The wheel with mass $M$ and radius $R$ below is free in space (it is not on the ground). A torque $\tau$ is applied to it through an engine. A horizontal force $F = \frac{\tau}{R}$ is also applied to it on its bottom-most point. I work out the net torque on the wheel by

$$\tau_{net} = \tau - \frac{\tau}{R}R = 0$$

Since the net torque acting on the wheel is zero, I expect the wheel to slide to the right with linear acceleration $a = \frac{\tau}{MR}$, and to not roll (due to zero torque).

Now, another wheel (below) with radius $R$ is on the ground, and an engine applies a torque $\tau$ to it. The ground applies a force $F_{friction}$ in order to prevent the wheel to slip. The wheel translates to the right, but this time let's say that it rolls with a bit of slipping.

From this, can I assume that the friction force $F_{friction}$ the ground applies to the wheel is always smaller than $\frac{\tau}{R}$? Because, from what I see above, if friction is equals to this $\frac{\tau}{R}$, the wheel would not roll at all.

Answer 1

Since the net torque acting on the wheel is zero, I expect the wheel to slide to the right with linear acceleration $\alpha = \tau MR$, and to not roll (due to zero torque).

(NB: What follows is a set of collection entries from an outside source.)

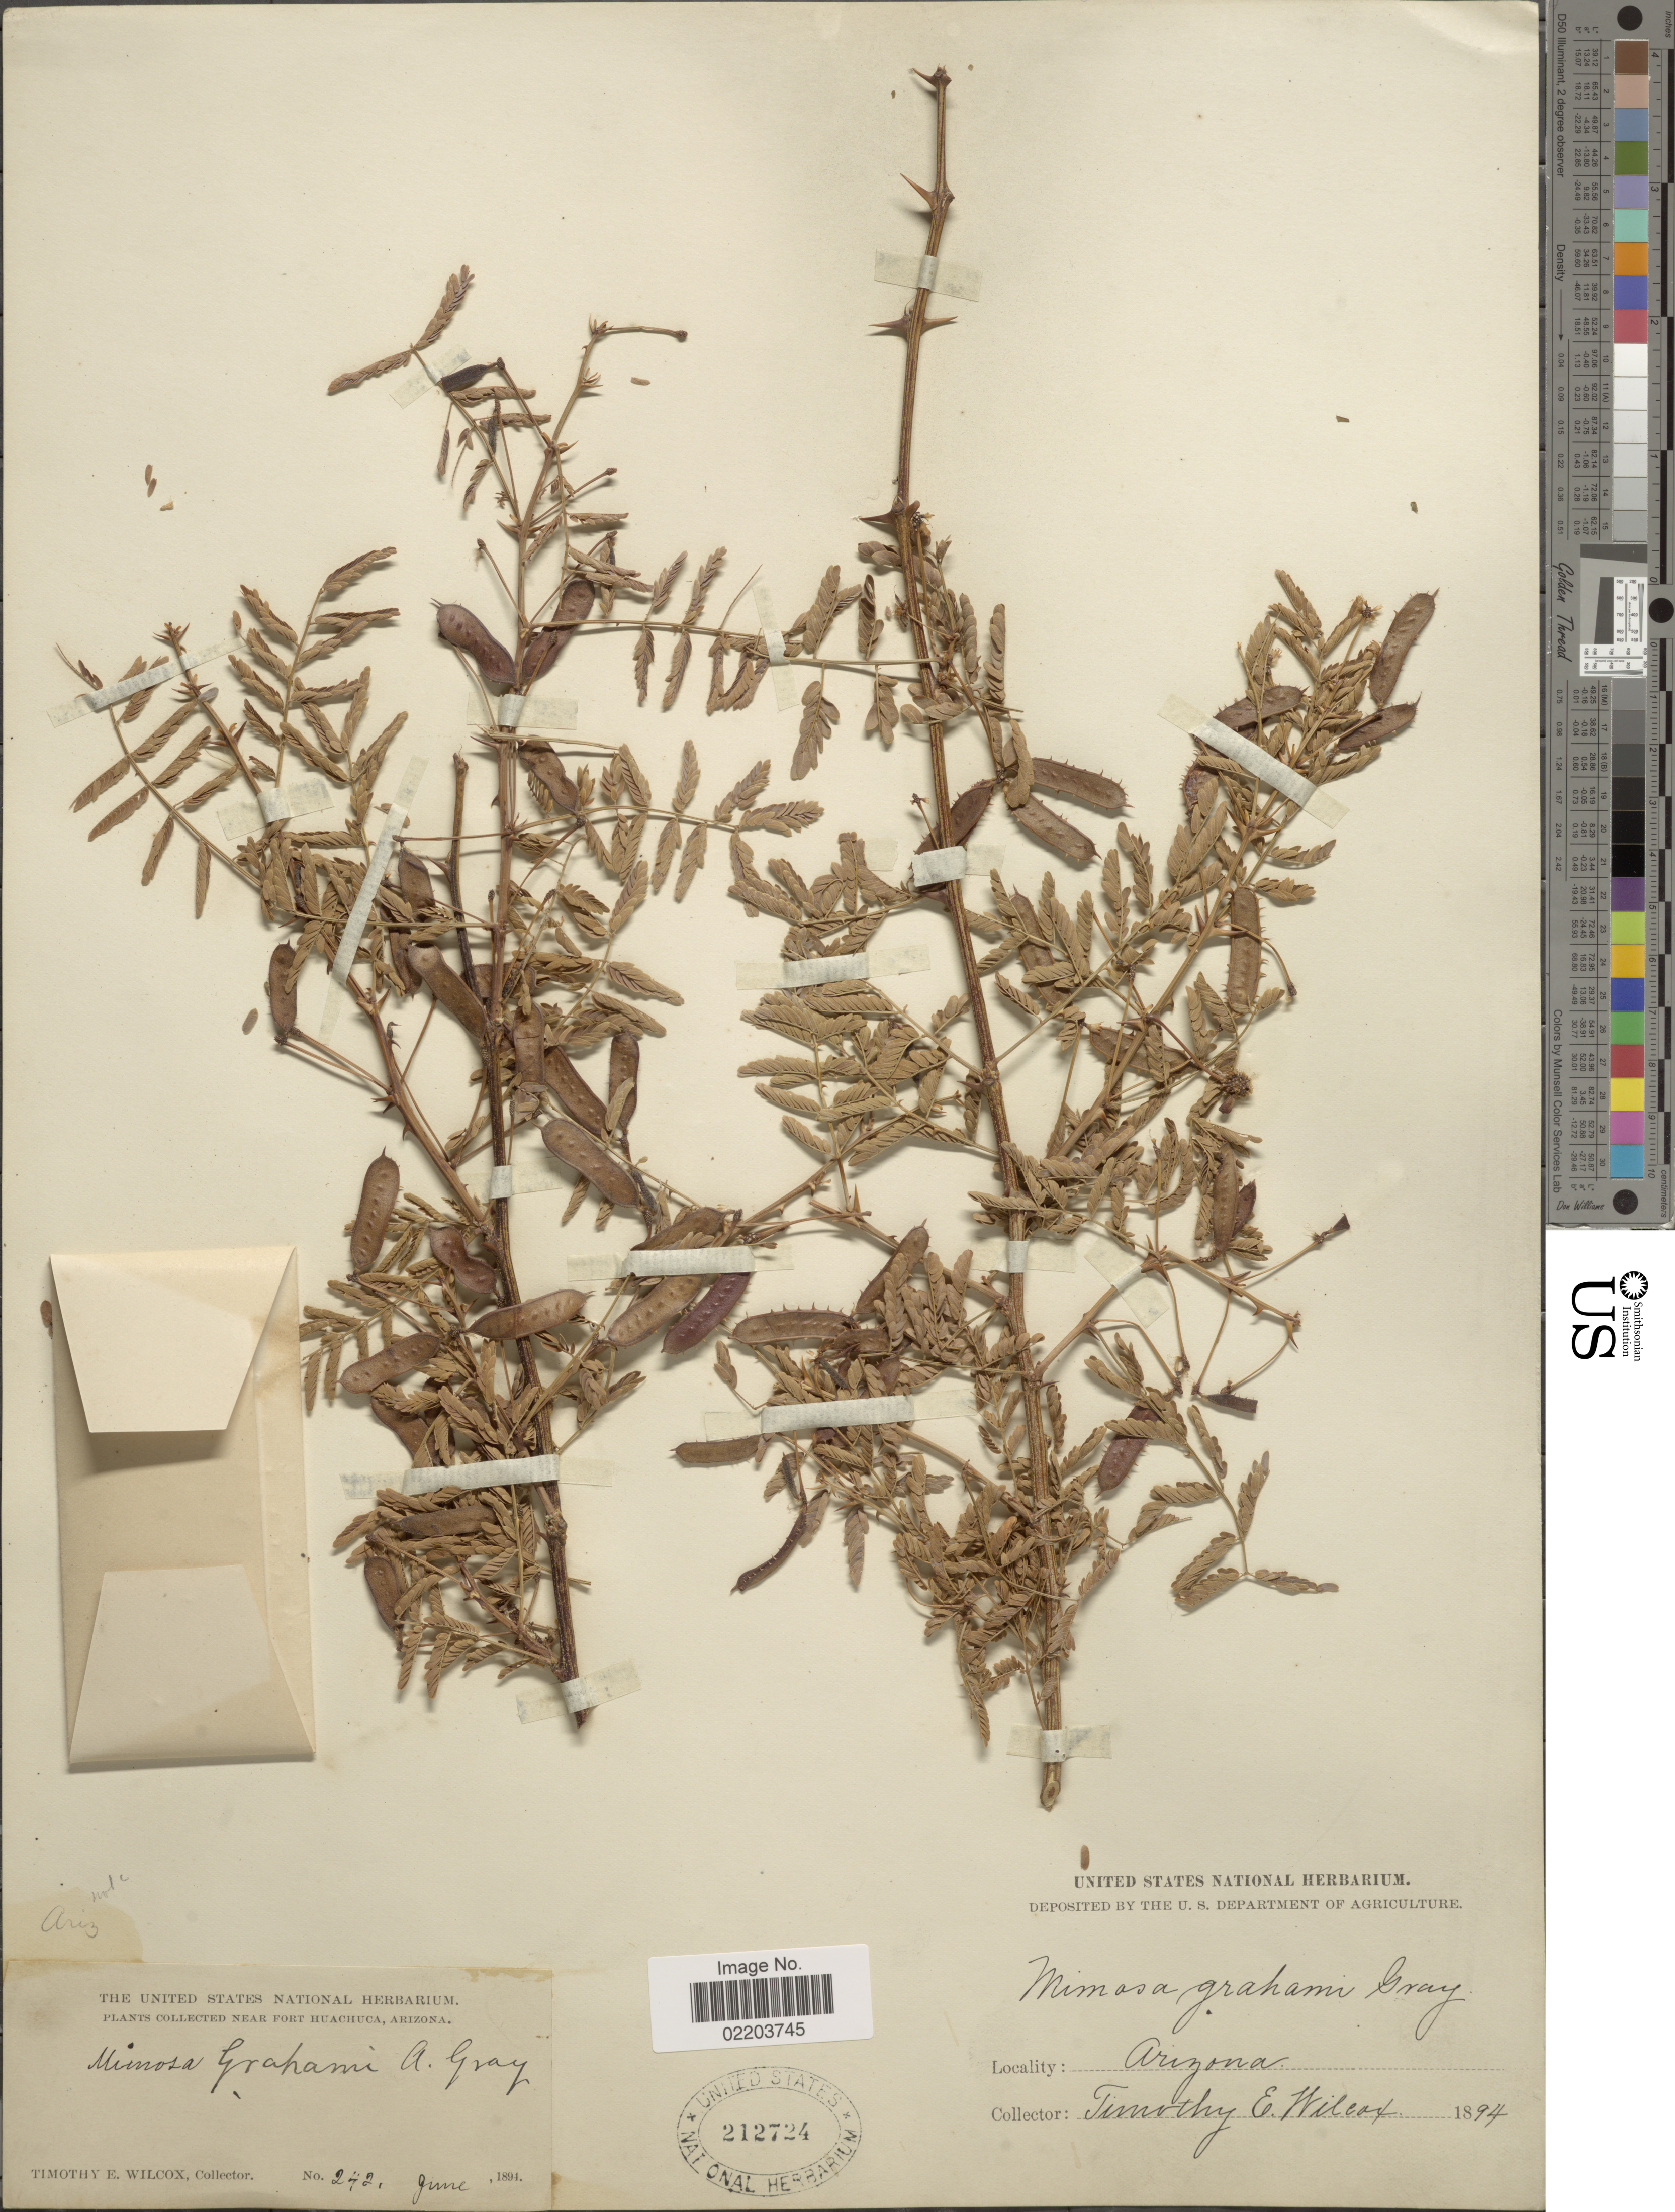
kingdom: Plantae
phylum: Tracheophyta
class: Magnoliopsida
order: Fabales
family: Fabaceae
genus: Mimosa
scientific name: Mimosa grahamii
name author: A. Gray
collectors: T. E. Wilcox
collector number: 242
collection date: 1894-06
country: United States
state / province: Arizona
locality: Near Fort Huachuca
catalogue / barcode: US 212724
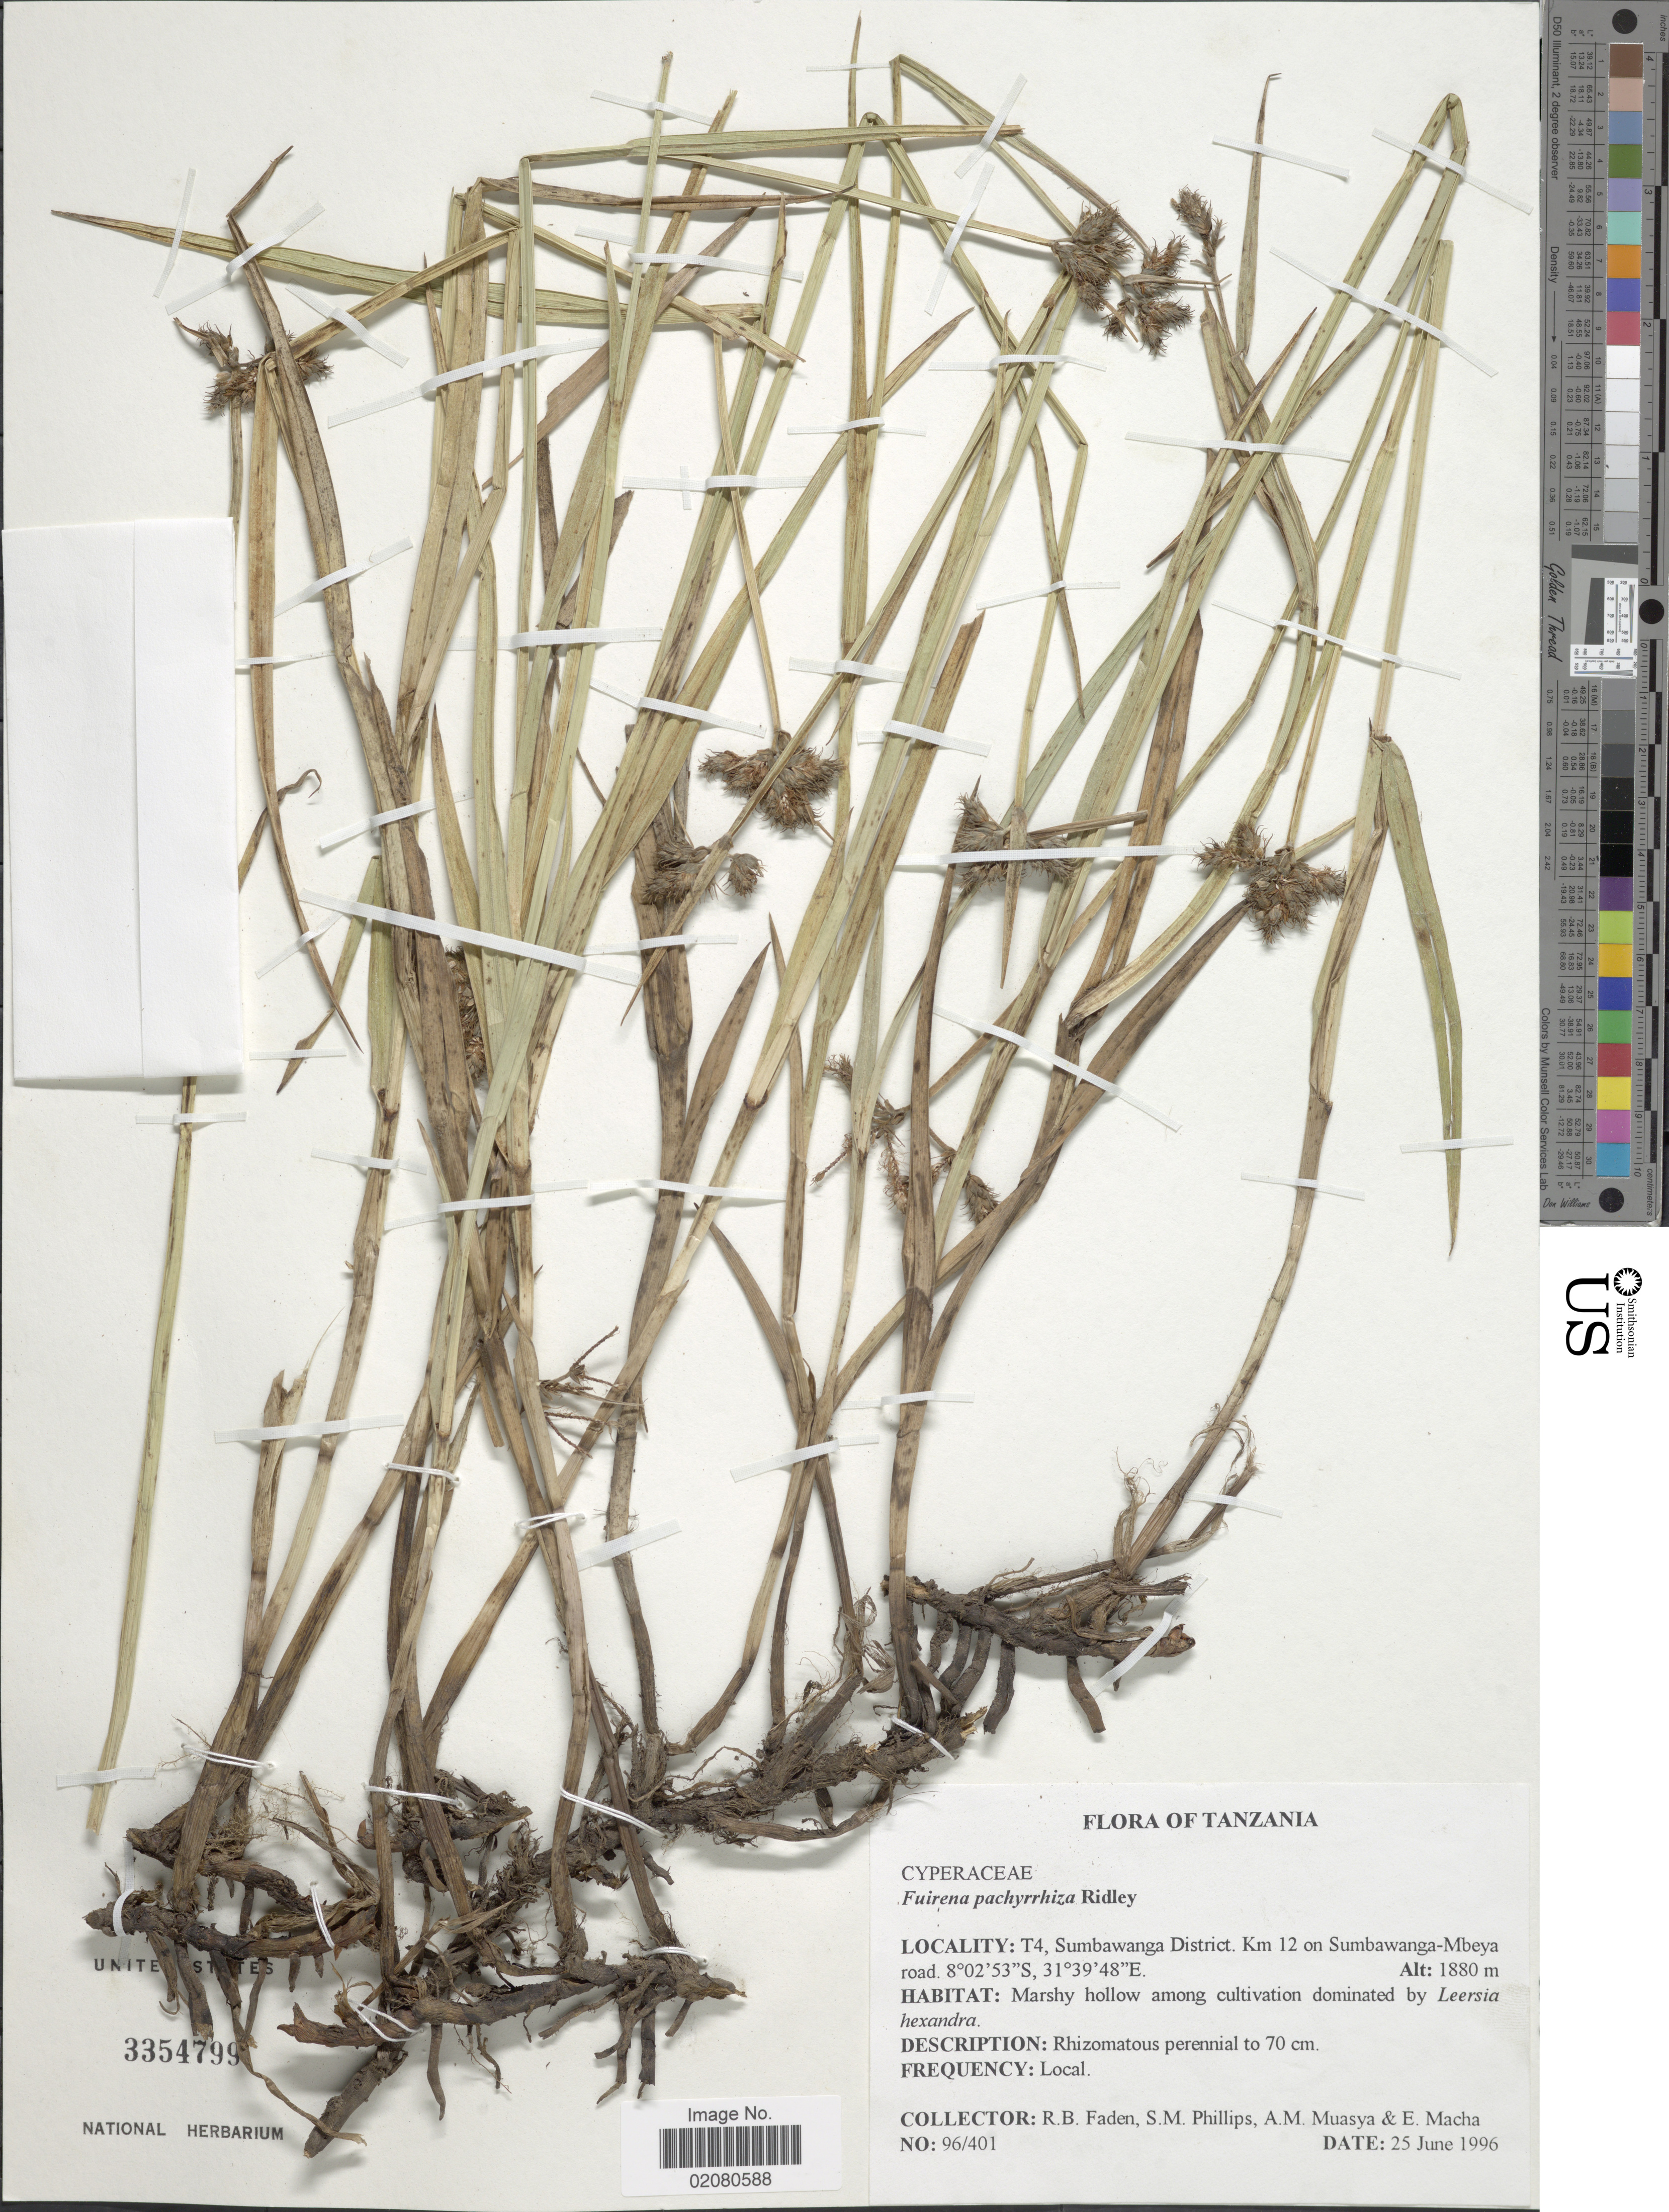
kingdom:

Be careful. There are subtleties here. This will not necessarily be true in an accelerating frame of reference. In your particular case since it holds for the axis that goes through the center of mass, it will be okay. But you may need to keep that in mind when the object is accelerating.

The wheel translates to the right, but this time let's say that it rolls with a bit of slipping.

It won't really matter if it's slipping or not. You can do the same analysis with it not slipping because the wheel is changing rotational speed even in the no-slip case.

can I assume that the friction force $F_{friction}$ the ground applies to the wheel is always smaller than $\tau R$? Because, from what I see above, if friction is equals to this $\tau R$, the wheel would not roll at all.

Basically correct. Although it's not that "the wheel would not roll", it's that "the wheel will not roll faster over time". If the torques were equal, the wheel would roll along at a constant speed. But the torque from the engine must be greater to make it accelerate.

From this, you do indeed know the frictional force is less than the force required to null the engine torque.